From the data below, return each line in which the string "dark" is found.

[INPUT MATERIAL Boundary: Start]

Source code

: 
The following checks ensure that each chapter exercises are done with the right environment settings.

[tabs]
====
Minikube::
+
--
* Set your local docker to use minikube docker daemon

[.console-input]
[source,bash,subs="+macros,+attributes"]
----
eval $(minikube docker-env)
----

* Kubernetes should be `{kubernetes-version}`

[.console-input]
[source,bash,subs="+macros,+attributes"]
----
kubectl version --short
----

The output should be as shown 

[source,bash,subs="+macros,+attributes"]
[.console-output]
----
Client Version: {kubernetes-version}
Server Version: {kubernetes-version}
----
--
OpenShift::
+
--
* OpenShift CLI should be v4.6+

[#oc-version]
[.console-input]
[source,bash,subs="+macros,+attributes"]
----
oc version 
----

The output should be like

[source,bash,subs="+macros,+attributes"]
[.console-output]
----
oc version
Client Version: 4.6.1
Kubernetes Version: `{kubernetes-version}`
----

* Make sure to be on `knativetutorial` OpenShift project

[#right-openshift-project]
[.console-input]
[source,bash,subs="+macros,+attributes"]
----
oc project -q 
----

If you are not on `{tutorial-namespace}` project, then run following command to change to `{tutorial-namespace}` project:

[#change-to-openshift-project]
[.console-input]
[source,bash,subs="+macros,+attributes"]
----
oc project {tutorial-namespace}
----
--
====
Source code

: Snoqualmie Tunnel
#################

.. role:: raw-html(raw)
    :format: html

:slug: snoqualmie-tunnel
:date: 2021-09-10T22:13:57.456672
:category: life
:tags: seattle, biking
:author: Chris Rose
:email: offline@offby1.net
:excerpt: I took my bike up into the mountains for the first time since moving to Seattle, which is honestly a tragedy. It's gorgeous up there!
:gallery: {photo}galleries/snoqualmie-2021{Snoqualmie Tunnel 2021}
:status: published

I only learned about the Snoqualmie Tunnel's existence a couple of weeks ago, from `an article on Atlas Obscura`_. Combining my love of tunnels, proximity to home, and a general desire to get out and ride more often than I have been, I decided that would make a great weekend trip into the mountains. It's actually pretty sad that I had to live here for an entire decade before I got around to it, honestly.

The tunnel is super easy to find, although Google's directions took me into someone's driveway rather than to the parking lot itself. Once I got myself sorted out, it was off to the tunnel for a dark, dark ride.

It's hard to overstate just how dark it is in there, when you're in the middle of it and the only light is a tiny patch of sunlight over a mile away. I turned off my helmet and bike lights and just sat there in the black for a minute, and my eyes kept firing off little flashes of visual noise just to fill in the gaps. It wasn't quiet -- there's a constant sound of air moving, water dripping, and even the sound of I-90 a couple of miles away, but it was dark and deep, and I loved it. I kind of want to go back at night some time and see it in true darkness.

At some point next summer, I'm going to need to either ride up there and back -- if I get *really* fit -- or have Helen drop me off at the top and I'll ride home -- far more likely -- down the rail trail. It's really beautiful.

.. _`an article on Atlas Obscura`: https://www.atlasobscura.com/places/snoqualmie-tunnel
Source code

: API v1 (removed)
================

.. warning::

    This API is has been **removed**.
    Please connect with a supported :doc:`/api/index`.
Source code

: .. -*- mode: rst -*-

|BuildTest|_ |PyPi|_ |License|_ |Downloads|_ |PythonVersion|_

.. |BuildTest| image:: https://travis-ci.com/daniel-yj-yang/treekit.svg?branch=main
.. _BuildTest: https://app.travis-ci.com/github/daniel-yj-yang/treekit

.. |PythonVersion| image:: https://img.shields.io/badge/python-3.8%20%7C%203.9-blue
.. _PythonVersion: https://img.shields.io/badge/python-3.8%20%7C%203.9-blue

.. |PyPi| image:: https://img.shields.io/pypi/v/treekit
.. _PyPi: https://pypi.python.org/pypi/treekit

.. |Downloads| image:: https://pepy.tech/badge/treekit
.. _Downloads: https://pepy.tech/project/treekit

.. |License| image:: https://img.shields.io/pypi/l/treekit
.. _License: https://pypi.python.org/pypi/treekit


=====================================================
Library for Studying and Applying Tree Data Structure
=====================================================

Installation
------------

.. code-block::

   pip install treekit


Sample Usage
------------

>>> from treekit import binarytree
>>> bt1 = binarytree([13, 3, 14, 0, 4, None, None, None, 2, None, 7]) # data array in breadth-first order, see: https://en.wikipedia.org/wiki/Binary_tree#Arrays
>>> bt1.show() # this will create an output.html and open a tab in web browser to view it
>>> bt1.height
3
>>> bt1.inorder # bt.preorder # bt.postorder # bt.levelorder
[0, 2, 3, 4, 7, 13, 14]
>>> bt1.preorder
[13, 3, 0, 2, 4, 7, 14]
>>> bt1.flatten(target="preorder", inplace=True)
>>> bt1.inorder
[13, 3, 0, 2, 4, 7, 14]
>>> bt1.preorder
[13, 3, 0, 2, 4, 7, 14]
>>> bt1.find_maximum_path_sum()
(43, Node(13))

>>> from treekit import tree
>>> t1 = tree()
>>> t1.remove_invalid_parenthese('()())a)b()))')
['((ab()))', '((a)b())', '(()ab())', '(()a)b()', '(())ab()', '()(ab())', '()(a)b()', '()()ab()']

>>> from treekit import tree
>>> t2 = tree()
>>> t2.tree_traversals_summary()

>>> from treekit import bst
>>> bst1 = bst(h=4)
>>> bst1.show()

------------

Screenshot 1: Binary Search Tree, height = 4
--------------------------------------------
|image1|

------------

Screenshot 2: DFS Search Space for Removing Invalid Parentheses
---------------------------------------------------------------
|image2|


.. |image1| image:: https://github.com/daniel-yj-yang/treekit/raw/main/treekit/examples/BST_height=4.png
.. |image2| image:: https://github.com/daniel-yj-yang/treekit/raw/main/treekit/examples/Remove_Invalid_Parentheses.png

[INPUT MATERIAL Boundary: End]

§ SOLUTION FOR THIS TASK:
The tunnel is super easy to find, although Google's directions took me into someone's driveway rather than to the parking lot itself. Once I got myself sorted out, it was off to the tunnel for a dark, dark ride.
It's hard to overstate just how dark it is in there, when you're in the middle of it and the only light is a tiny patch of sunlight over a mile away. I turned off my helmet and bike lights and just sat there in the black for a minute, and my eyes kept firing off little flashes of visual noise just to fill in the gaps. It wasn't quiet -- there's a constant sound of air moving, water dripping, and even the sound of I-90 a couple of miles away, but it was dark and deep, and I loved it. I kind of want to go back at night some time and see it in true darkness.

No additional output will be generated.